Task description
Copy out each of the lines below word for word, and leave the pictures out of your copy.

Dataset entries
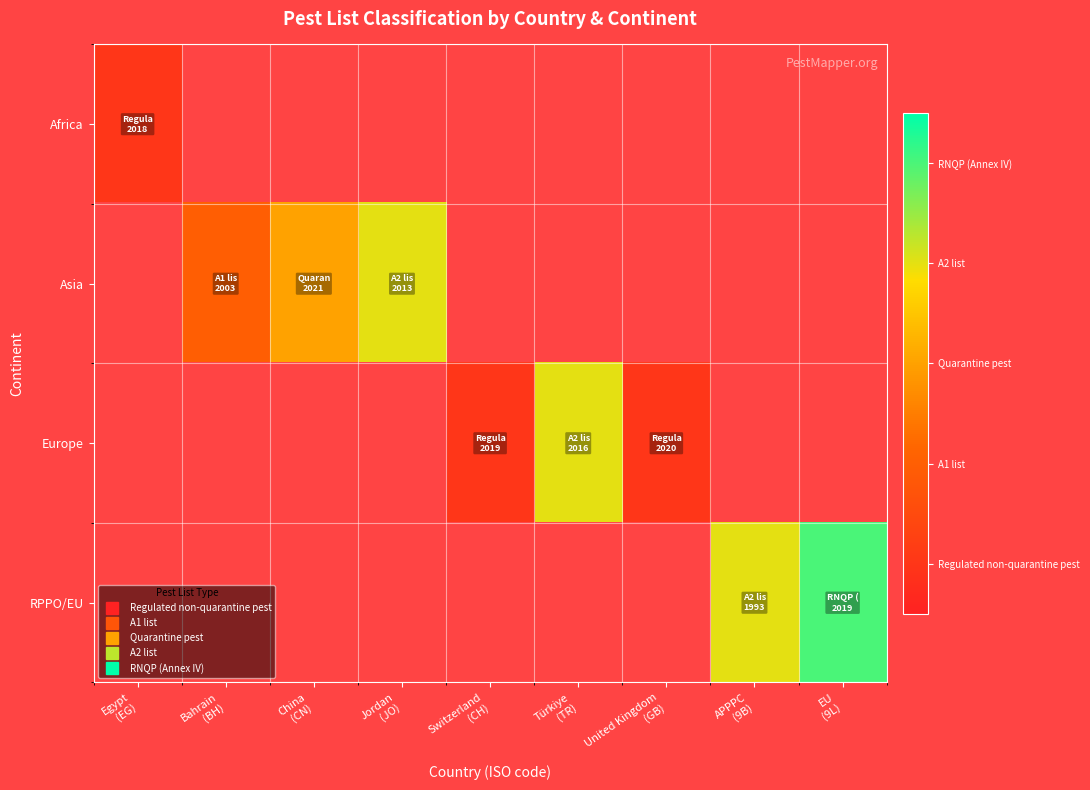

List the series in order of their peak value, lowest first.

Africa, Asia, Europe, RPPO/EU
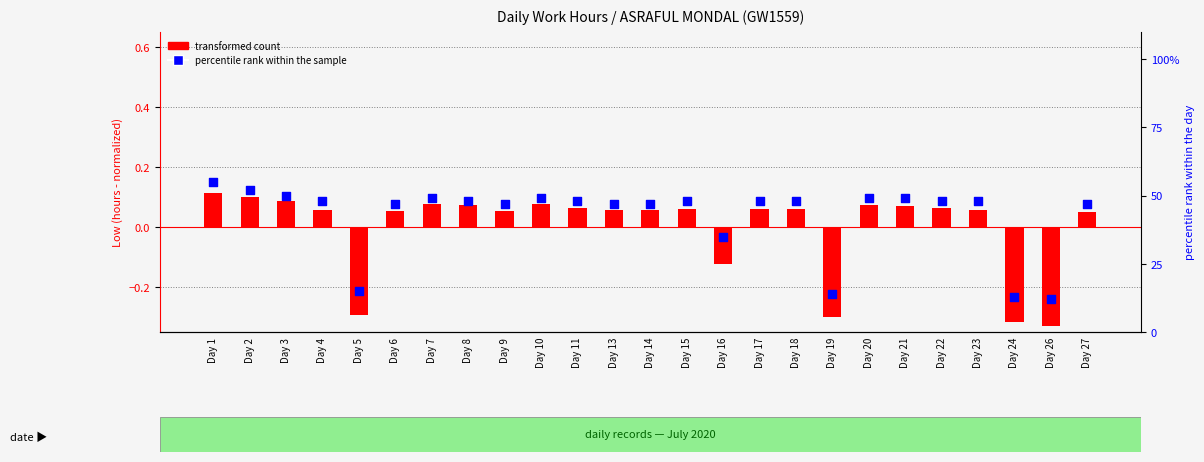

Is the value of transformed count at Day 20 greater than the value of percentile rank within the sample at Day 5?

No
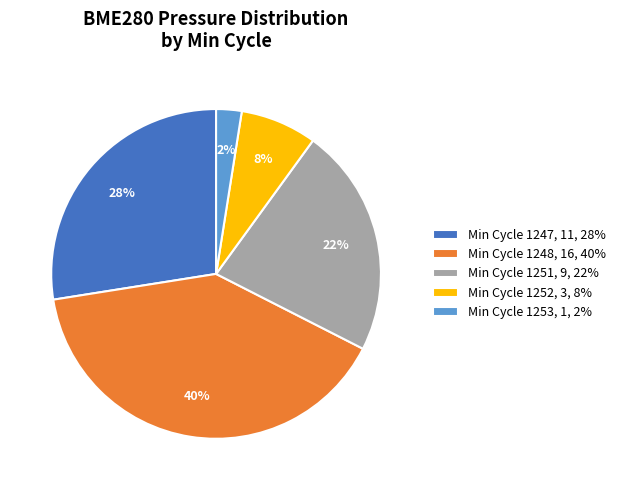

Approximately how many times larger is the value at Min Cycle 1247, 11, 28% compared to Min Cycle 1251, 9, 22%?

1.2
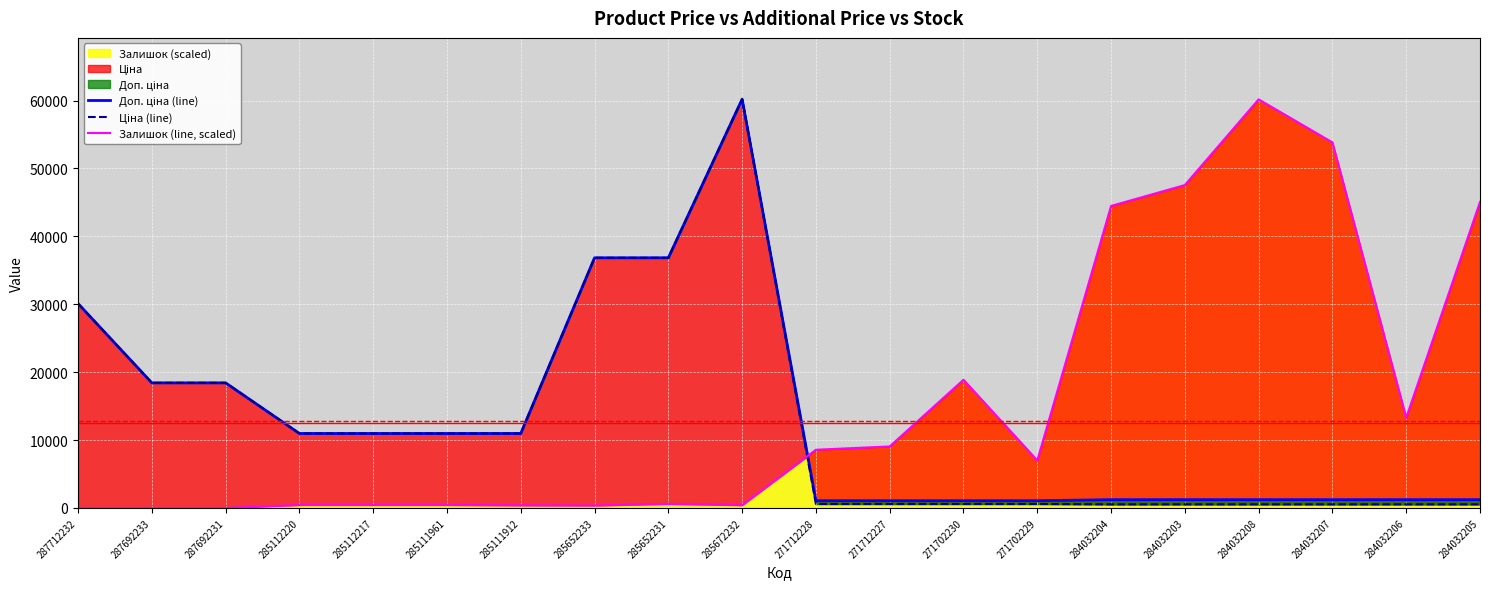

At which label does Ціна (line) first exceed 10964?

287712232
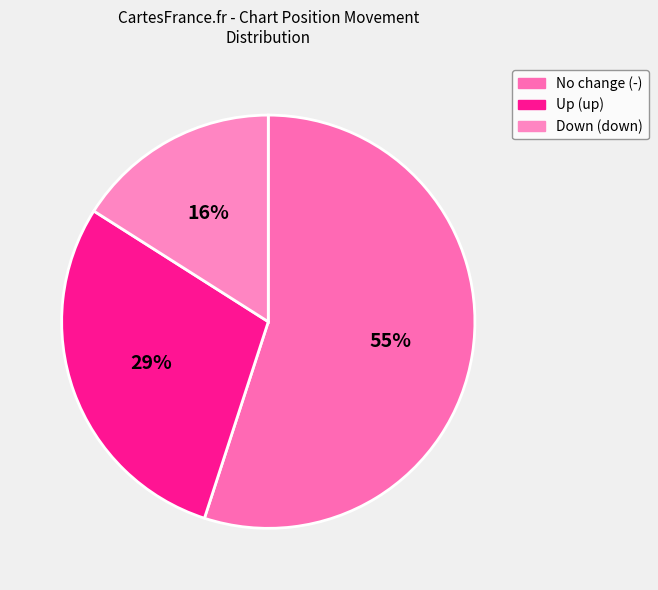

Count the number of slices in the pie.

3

Solution for this problem
List the series in order of their peak value, lowest first.

Africa, Asia, Europe, RPPO/EU

Is the value of transformed count at Day 20 greater than the value of percentile rank within the sample at Day 5?

No

Approximately how many times larger is the value at Min Cycle 1247, 11, 28% compared to Min Cycle 1251, 9, 22%?

1.2

At which label does Ціна (line) first exceed 10964?

287712232

Count the number of slices in the pie.

3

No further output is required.